Essentially the idea is that, for a single band, you use a moving-average filter (or more than one) over past samples to get a decimated (and thus low-pass-filtered) version of the signal; then you use a recurrent comb filter fed with, say, a subtraction between adjacent decimated samples, to estimate how much it’s oscillating at harmonics of the comb filter’s fundamental. Because the signal is decimated, you have very little frequency precision, which is what you want for vocoder band detection.
In particular, most human voice energy is between 64 Hz and 2048 Hz, which is a range of only five octaves; Wikipedia says, “There are usually between eight and 20 bands,” so something like half-octave resolution is called for. Dudley’s original 1939 Voder used 10 filter bands. I think it might be necessary to subtract amplitude signals from overlapping bands to get such high frequency precision with simple decimated signals.

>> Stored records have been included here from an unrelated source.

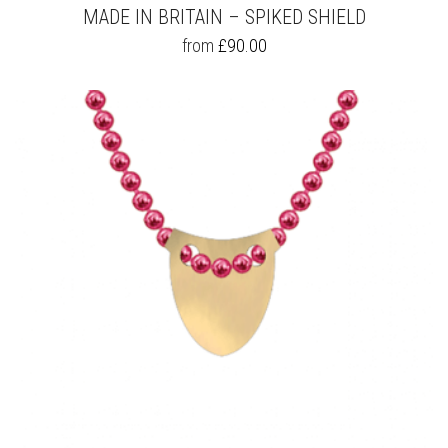
MADE IN BRITAIN – SPIKED SHIELD
THIS
from
£
90.00
PRODUCT
HAS
MULTIPLE
VARIANTS.
THE
OPTIONS
MAY
BE
CHOSEN
ON
THE
PRODUCT
PAGE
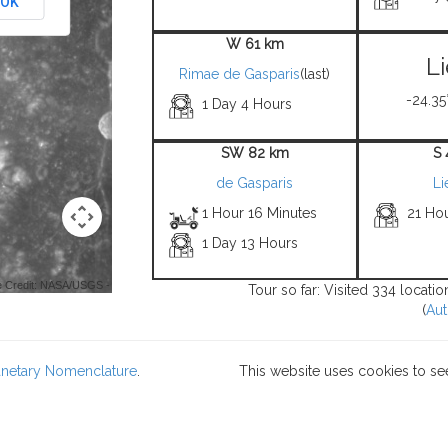
OK
W 61 km
L
Rimae de Gasparis
(last)
-24.35°
1 Day 4 Hours
SW 82 km
S
de Gasparis
Li
1 Hour 16 Minutes
21 Hou
1 Day 13 Hours
 Credit: NASA/USGS -
Tour so far: Visited 334 locati
(
Aut
lanetary Nomenclature
.
This website uses cookies to se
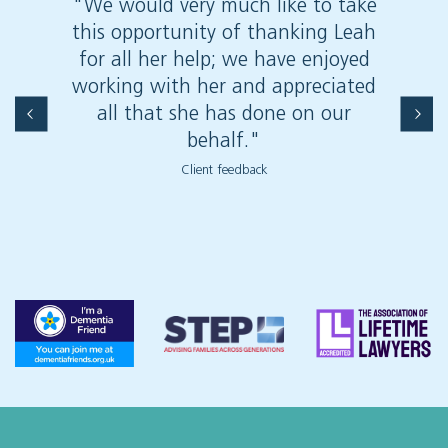
"We would very much like to take
"Your
this opportunity of thanking Leah
appro
for all her help; we have enjoyed
deal 
working with her and appreciated
only 
all that she has done on our
work 
behalf."
are a
Willans
Client feedback
using
lega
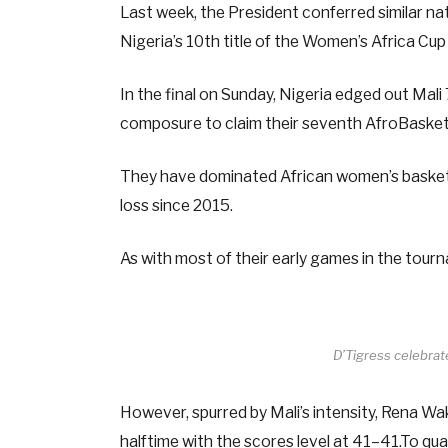
Last week, the President conferred similar na
Nigeria’s 10th title of the Women’s Africa C
In the final on Sunday, Nigeria edged out Mali
composure to claim their seventh AfroBasket 
They have dominated African women’s basketba
loss since 2015.
As with most of their early games in the tourn
D’Tigress celebra
However, spurred by Mali’s intensity, Rena W
halftime with the scores level at 41–41.To qual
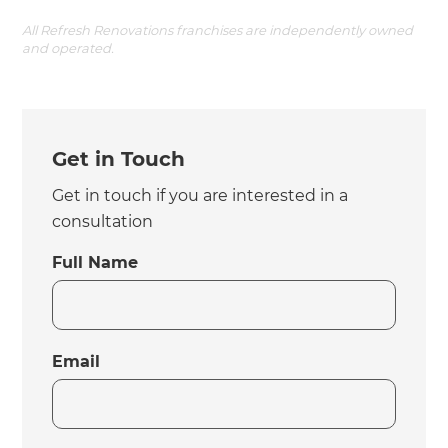
All Refresh Renovations franchises are independently owned
and operated.
Get in Touch
Get in touch if you are interested in a
consultation
Full Name
Email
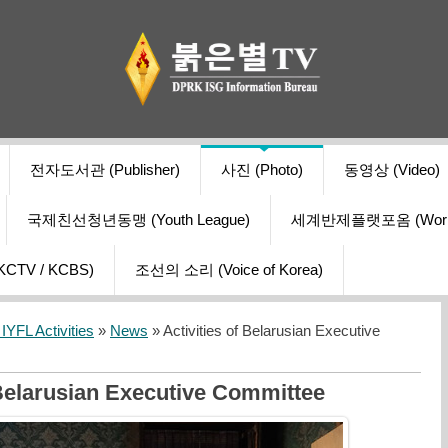
전자도서관 (Publisher)
사진 (Photo)
동영상 (Video)
국제친선청년동맹 (Youth League)
세계반제플랫포옴 (World Ant
V / KCBS)
조선의 소리 (Voice of Korea)
YFL Activities
»
News
» Activities of Belarusian Executive
 Belarusian Executive Committee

Then you can use a similar process in reverse to apply the band coefficients to the carrier signal you want to vocode.
I’m thinking that it might be possible to get a working vocoder in about ten or twenty lines of C with this approach.
...having tried it in Numpy, I’m no longer as optimistic, although maybe there’s a way. The issue is that you need really good attenuation in the stopband, and to be able to invert by subtracting, you need really, really precise zero-phase response — one milliradian of phase error is already a limit of -60dB on your stopband attenuation, and 10 milliradians is -40dB. I think it might still be possible.